= Gavin Henderson =

English arts administrator (born 1948)

Gavin Douglas Henderson (born 3 February 1948) is an English arts administrator, conductor and trumpeter. Between 2007 and 2020 he was principal of the Royal Central School of Speech and Drama at the University of London.

He was involved in controversy in 2018 when, during a debate at the event Dear White Central, he suggested that the introduction of diversity quotas at the school could constitute a 'risk'. He resigned on 12 June 2020 over the school's failure to tackle racism and comments he made in 2018, admitting that they were racist.

==Biography==
Gavin Henderson was educated at Brighton College, where his father was a member of the teaching staff, Brighton College of Art, Kingston Art College, University College London and the Slade School of Fine Art. From 1985 to 2010 he was the Artistic Director of Dartington International Summer School. From 1983 to 1994 he was the Artistic Director of Brighton International Festival. From 1994 to 2005 he was principal of Trinity College of Music (TCM), where he was responsible for moving TCM to its new premises in the Old Royal Naval College at Greenwich and for its merger with Laban (a nearby school of contemporary dance) to form Trinity Laban.

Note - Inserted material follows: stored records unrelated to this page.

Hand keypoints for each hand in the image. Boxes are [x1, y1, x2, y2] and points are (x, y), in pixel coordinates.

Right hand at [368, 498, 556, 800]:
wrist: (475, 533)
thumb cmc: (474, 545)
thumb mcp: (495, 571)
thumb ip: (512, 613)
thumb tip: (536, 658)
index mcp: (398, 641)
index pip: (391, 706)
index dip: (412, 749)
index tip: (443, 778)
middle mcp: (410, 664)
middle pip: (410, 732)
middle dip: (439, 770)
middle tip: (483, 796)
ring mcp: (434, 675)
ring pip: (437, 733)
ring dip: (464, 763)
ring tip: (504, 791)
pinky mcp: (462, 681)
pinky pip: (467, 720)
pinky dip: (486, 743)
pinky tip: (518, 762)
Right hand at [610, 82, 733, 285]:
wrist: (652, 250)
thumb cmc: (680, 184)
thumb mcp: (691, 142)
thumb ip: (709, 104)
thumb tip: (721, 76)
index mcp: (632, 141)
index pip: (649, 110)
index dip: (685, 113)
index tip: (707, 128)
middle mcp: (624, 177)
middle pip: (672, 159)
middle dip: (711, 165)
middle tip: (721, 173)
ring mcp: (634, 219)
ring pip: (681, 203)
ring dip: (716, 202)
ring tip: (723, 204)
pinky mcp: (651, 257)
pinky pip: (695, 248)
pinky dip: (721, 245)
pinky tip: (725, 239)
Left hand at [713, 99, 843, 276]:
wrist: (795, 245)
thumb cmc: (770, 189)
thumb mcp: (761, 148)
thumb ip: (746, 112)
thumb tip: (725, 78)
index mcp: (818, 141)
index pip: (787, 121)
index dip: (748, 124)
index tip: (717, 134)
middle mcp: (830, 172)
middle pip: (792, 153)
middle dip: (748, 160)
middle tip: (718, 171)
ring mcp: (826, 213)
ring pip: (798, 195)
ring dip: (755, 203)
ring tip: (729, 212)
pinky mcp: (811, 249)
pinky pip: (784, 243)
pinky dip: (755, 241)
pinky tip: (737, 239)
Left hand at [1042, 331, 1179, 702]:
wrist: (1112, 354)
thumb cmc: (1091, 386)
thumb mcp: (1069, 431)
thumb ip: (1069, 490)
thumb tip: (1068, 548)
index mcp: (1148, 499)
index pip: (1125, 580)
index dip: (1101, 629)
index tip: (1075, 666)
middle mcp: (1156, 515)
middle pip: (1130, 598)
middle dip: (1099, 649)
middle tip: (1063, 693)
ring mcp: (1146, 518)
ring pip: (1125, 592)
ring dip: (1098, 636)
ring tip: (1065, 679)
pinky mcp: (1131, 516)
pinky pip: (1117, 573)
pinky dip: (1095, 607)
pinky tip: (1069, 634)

He has also been Chairman of the National Foundation for Youth Music, Chairman of the Arts Council of England's Music Panel, Vice President of the British Arts Festivals Association and the European Festivals Association, Governor of Chetham's School, Manchester and Chairman of Arts Worldwide/World Circuit Arts. He is currently Honorary President of the National Piers Society.

He was appointed CBE in the 2004 Birthday Honours.